After leaving the Sinai, we spent a day in Luxor and 3 days in Cairo at various tourist attractions. I’ve decided that passive sightseeing with hordes of other tourists isn’t my favorite flavor of tourism. Nevertheless, we had good guides and the subject material was pretty interesting to me as a history buff (although I’m not going to try to regurgitate history here). As has always been true in every country we’ve visited so far, the best part of the tour has been learning from the guides about the lives they live in their countries.

Our stay in Luxor was mostly uneventful. Our hotel was a little odd. From the outside and in the lobby it appears to be a 15+ story luxury hotel with very rich, comfortable furnishings. But we paid something like $25/night for a double room. Turns out that only two floors of the hotel are finished. We later discovered that finished buildings incrementally is a pervasive building strategy in Egypt. I guess they don’t pay property taxes on the structure if it isn’t finished. so finishing a structure is often done as the owner can afford it. In fact, we saw whole neighborhoods of apartment buildings with re-bar sticking from the top awaiting more stories. We were told that frequently sons and their families will use future upper stories as their homes when they marry.

The sites in Luxor were probably the best we saw. I learned a ton, but won’t bore you with all that here. We found out that our tour guide had an archeology degree but had become a tour guide because of the lack of archeology jobs. He said that most of the archeology in Egypt is still done by foreigners for reasons having to do with money (I wasn’t sure if he meant other countries pay to do the work, or if it was just the high capital requirements to dig, or what). Even more interesting was that he was a local from the Kharnakk neighborhood and had started in the tourism business at the age of 8 or so as one of the little boys who goes around trying to sell knick-knacks to tourists. Becoming an archaeologist had been his dream. Right now he’s in the process of applying to get his master’s degree so he can lecture at a University.

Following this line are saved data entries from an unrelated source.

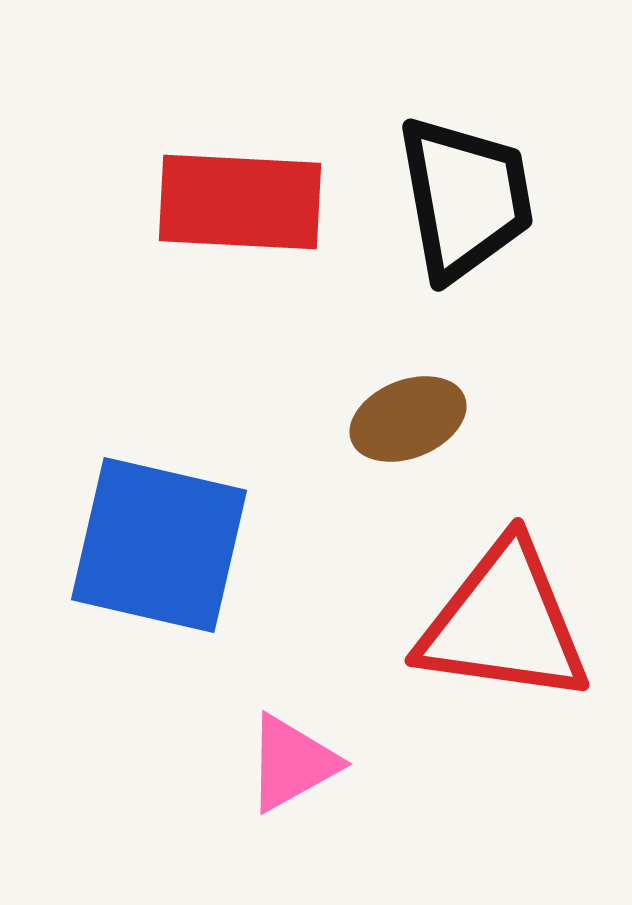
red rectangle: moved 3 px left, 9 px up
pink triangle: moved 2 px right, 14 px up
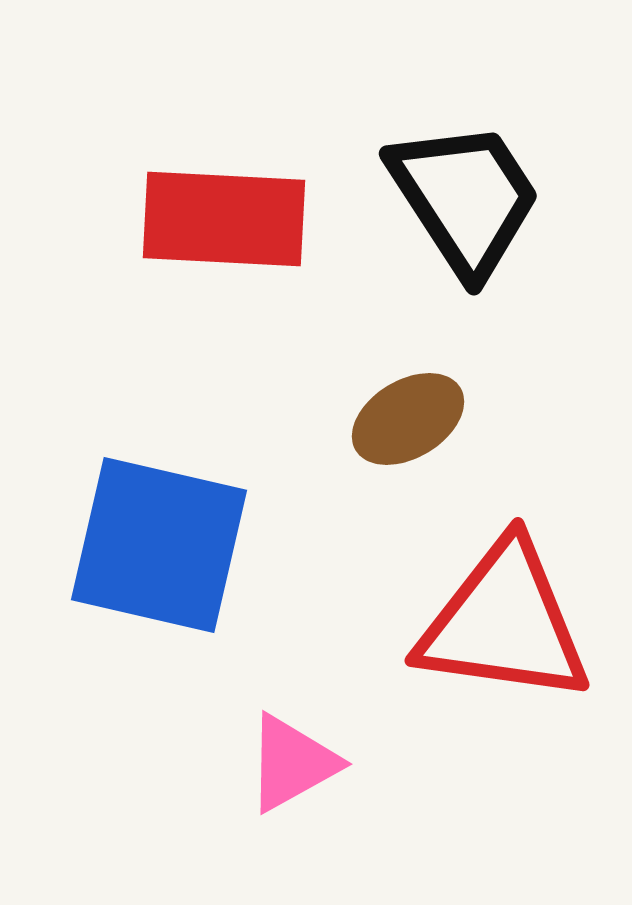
black trapezoid: rotated 23 degrees counterclockwise
red rectangle: moved 16 px left, 17 px down
brown ellipse: rotated 9 degrees counterclockwise
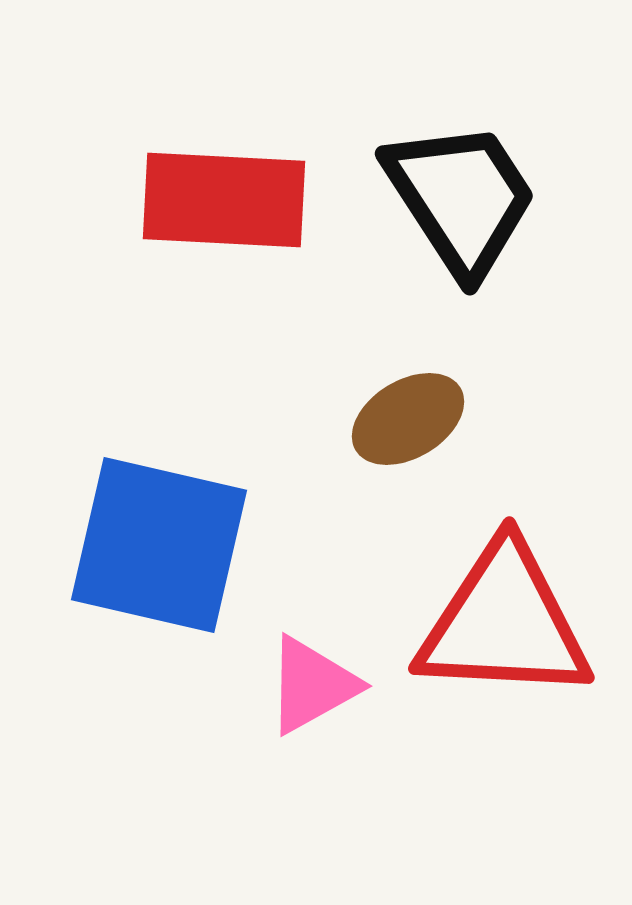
black trapezoid: moved 4 px left
red rectangle: moved 19 px up
red triangle: rotated 5 degrees counterclockwise
pink triangle: moved 20 px right, 78 px up
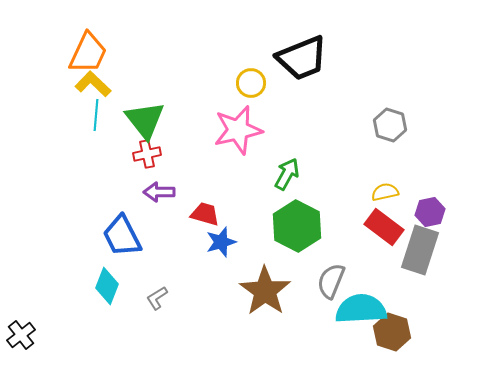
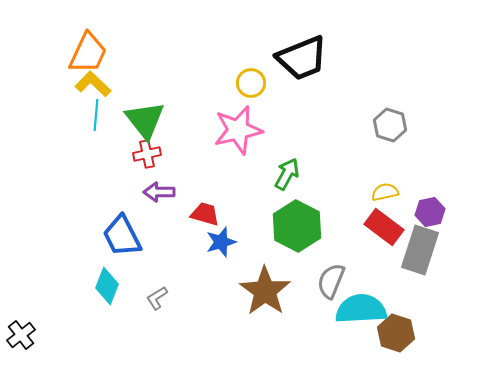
brown hexagon: moved 4 px right, 1 px down
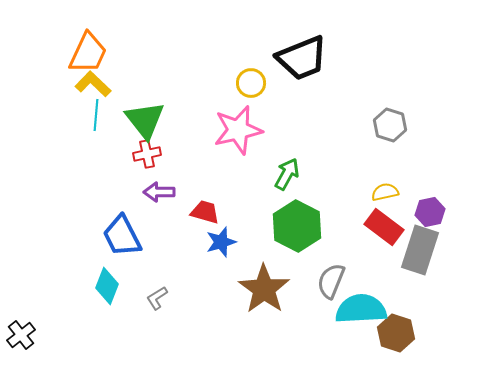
red trapezoid: moved 2 px up
brown star: moved 1 px left, 2 px up
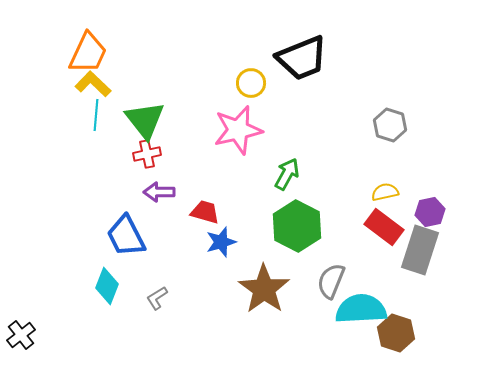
blue trapezoid: moved 4 px right
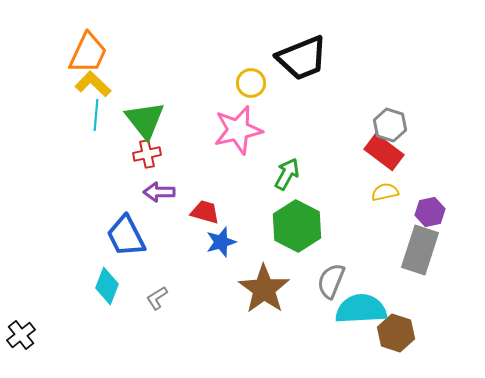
red rectangle: moved 75 px up
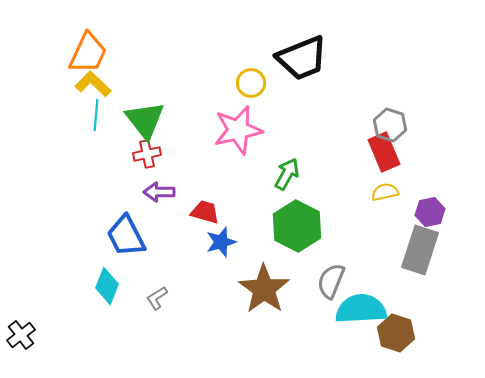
red rectangle: rotated 30 degrees clockwise
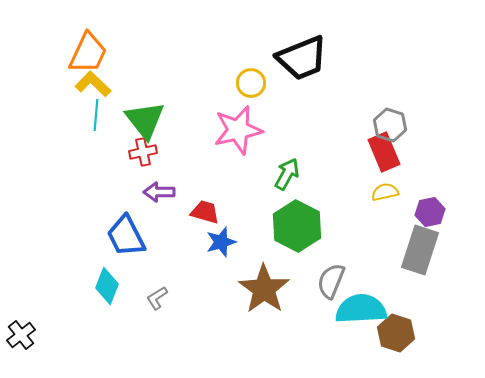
red cross: moved 4 px left, 2 px up
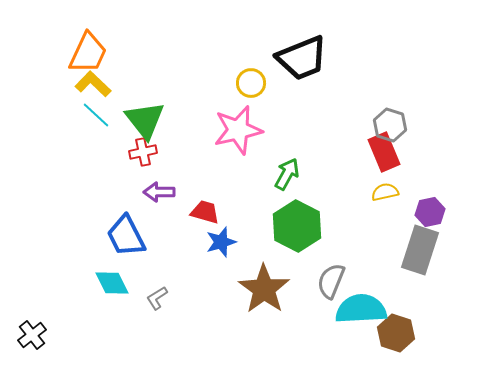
cyan line: rotated 52 degrees counterclockwise
cyan diamond: moved 5 px right, 3 px up; rotated 48 degrees counterclockwise
black cross: moved 11 px right
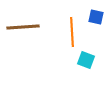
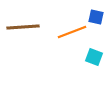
orange line: rotated 72 degrees clockwise
cyan square: moved 8 px right, 3 px up
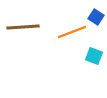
blue square: rotated 21 degrees clockwise
cyan square: moved 1 px up
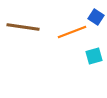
brown line: rotated 12 degrees clockwise
cyan square: rotated 36 degrees counterclockwise
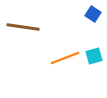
blue square: moved 3 px left, 3 px up
orange line: moved 7 px left, 26 px down
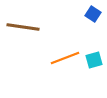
cyan square: moved 4 px down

Our hotel in Cairo was a small semi-hostel run by a fantastic Egyptian/French couple. The hotel just occupied the top floor of a tall building so we had breakfast and dinner overlooking the city. Of course, “overlooking the city” means you can see for about 8 blocks because the air pollution is so bad (by far the worst of anywhere we’ve been). Our guide was a beautiful young Muslim lady named Zinab who we forced to give a play-by-play of her social life. Her social life was fascinating (and by her account often hilarious) to us because it is so radically different from life in the US. Dates are arranged by others, and a couple may see each other only a few times before deciding whether or not to marry, which is a mutual decision. The boy must receive permission from the girl’s father and must prove that he can provide for her, which is often difficult. Muslim men can marry non-Muslim women without a lot of difficulty but the same isn’t true for women because the children are thought to follow the father in religion. Recently, this asymmetry has apparently resulted in lots of Egyptian men marrying light-colored and blond women from eastern europe and Russia. We also asked for and got a long question and answer session about Islam which I won’t post here because I’d probably get something wrong, but it was very interesting in a positive way.

We had some other great experiences in Cairo as well – like the time Cameron, acting as the Navigator in Chief, walked us for 45 minutes towards downtown Cairo at 10:00 at night 180 degrees in the wrong direction. We learned that instead of watching TV, men in Cairo hit the sidewalks at night with their hookahs to play backgammon and talk about current events, whether local or international. Another time, Pope Shenouda of the Coptic Church and a large entourage of his bishops and the press corps walked right by us going to their VIP plane as we were waiting to board our plane to Cairo. The next night we ran into the President of Austria and his entourage touring the Tutankhamen display at the National Museum in Cairo just before closing. Yet another time, we were randomly selected for to take a street-quiz for a TV show which we failed pretty miserably (do YOU know the names of all four of Egypt’s Nobel Prize winners?).

Anyway, Egypt was great. The Sinai was probably still my favorite area, but Valley of the Kings and the National Museum were also highlights of our trip. As with most of the places we’ve visited before, I hope to return sometime (among other reasons, to visit Zinab and her new husband!).

One Response to “Egypt”
  1. Kathy says:

    Gotta talk to you about your trip, particularly Egypt and the Coptic Church. If you are going to be back in time for Thanksgiving, I may actually drive to Utah for T-day just to hear about your experiences there (and elsewhere), but before undertaking that abysmal drive, I’d need to know if you will even be in Utah then. Let me know, if possible. E-mail is [email protected] Then, again, I may rethink that, as it IS a looooong drive by oneself. I can always call if I chicken out.